This method uses multithreading, allowing all the questions to be asked at once instead of one after another.

Hint

The maximum number of threads that can be used to ask questions in parallel can be set via the max_workers argument. It has no effect on the total number of questions that can be asked, just how many can be in progress at once.

Asking a question within a service

If you have created your own Twined service and want to ask children questions, you can do this more easily than above. Children are accessible from the analysis object by the keys you give them in the service configuration file. For example, you can ask an elevation service a question like this:

answer, question_uuid = analysis.children["elevation"].ask(
    input_values={"longitude": 0, "latitude": 1}
)

if these values are in your service configuration file:

{
  "children": [
    {
      "key": "wind_speed",
      "id": "template-child-services/wind-speed-service:2.1.1",
      "backend": {
        "name": "GCPPubSubBackend",
        "project_id": "my-project"
      }
    },
    {
      "key": "elevation",
      "id": "template-child-services/elevation-service:3.1.9",
      "backend": {
        "name": "GCPPubSubBackend",
        "project_id": "my-project"
      }
    }
  ]
}

and your twine.json file includes the child keys in its children field:

{
  "children": [
    {
      "key": "wind_speed",
      "purpose": "A service that returns the average wind speed for a given latitude and longitude."
    },
    {
      "key": "elevation",
      "purpose": "A service that returns the elevation for a given latitude and longitude."
    }
  ]
}

See the parent service's service configuration and app.py file in the child-services app template to see this in action.

Overriding a child's children

If the child you're asking a question to has its own children (static children), you can override these by providing the IDs of the children you want it to use (dynamic children) to the Child.ask method. Questions that would have gone to the static children will instead go to the dynamic children.
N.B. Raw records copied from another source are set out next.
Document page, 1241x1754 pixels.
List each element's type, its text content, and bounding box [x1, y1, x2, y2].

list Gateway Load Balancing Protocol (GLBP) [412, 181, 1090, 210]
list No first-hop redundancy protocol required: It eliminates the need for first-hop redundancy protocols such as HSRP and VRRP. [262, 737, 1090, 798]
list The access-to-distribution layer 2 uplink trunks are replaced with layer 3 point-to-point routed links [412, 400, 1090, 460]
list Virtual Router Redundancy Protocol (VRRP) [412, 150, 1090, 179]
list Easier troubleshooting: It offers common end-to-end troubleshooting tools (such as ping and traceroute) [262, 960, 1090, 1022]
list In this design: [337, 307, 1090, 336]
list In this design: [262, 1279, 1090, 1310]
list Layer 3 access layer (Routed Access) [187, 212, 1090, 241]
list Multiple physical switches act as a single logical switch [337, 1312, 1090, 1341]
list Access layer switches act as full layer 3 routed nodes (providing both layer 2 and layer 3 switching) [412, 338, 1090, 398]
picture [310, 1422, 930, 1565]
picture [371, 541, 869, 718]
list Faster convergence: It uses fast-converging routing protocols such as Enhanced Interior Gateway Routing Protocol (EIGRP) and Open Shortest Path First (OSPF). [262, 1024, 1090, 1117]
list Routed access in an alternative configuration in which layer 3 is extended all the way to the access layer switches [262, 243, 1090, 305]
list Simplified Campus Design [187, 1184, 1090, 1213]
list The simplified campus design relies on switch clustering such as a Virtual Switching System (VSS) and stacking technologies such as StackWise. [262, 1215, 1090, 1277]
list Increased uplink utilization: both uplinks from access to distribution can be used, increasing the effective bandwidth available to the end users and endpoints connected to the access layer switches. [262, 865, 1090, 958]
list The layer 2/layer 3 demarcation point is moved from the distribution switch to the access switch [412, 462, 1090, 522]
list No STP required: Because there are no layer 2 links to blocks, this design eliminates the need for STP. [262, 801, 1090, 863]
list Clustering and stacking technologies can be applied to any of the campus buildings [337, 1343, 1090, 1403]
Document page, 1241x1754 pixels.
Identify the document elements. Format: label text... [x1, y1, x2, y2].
Note that:

  • You must provide the children in the same format as they're provided in the service configuration
  • If you override one static child, you must override others, too
  • The dynamic children must have the same keys as the static children (so the child knows which service to ask which questions)
  • You should ensure the dynamic children you provide are compatible with and appropriate for questions from the child service

For example, if the child requires these children in its service configuration:

[
  {
    "key": "wind_speed",
    "id": "template-child-services/wind-speed-service:2.1.1",
    "backend": {
      "name": "GCPPubSubBackend",
      "project_id": "octue-sdk-python"
    }
  },
  {
    "key": "elevation",
    "id": "template-child-services/elevation-service:3.1.9",
    "backend": {
      "name": "GCPPubSubBackend",
      "project_id": "octue-sdk-python"
    }
  }
]

then you can override them like this:

answer, question_uuid = child.ask(
    input_values={"height": 32, "width": 3},
    children=[
        {
            "key": "wind_speed",
            "id": "my/own-service:1.0.0",
            "backend": {
                "name": "GCPPubSubBackend",
                "project_id": "octue-sdk-python"
            },
        },
        {
            "key": "elevation",
            "id": "organisation/another-service:0.1.0",
            "backend": {
                "name": "GCPPubSubBackend",
                "project_id": "octue-sdk-python"
            },
        },
    ],
)

Overriding beyond the first generation

It's an intentional choice to only go one generation deep with overriding children. If you need to be able to specify a whole tree of children, grandchildren, and so on, please upvote this issue.

Using a service registry

When asking a question, you can optionally specify one or more service registries to resolve SRUIDs against. This checks if the service revision exists (good for catching typos in SRUIDs) and raises an error if it doesn't. Service registries can also get the default revision of a service if you don't provide a revision tag. Asking a question if without specifying a registry will bypass these checks.

Specifying service registries

You can specify service registries in two ways:

  1. For all questions asked inside a service. In the service configuration (octue.yaml file):

    services:
      - namespace: my-organisation
        name: my-app
        service_registries:
          - name: my-registry
            endpoint: blah.com/services
    
  2. For questions to a specific child, inside or outside a service:

    child = Child(
        id="my-organisation/my-service:1.1.0",
        backend={"name": "GCPPubSubBackend", "project_id": "my-project"},
        service_registries=[
            {"name": "my-registry", "endpoint": "blah.com/services"},
        ]
    )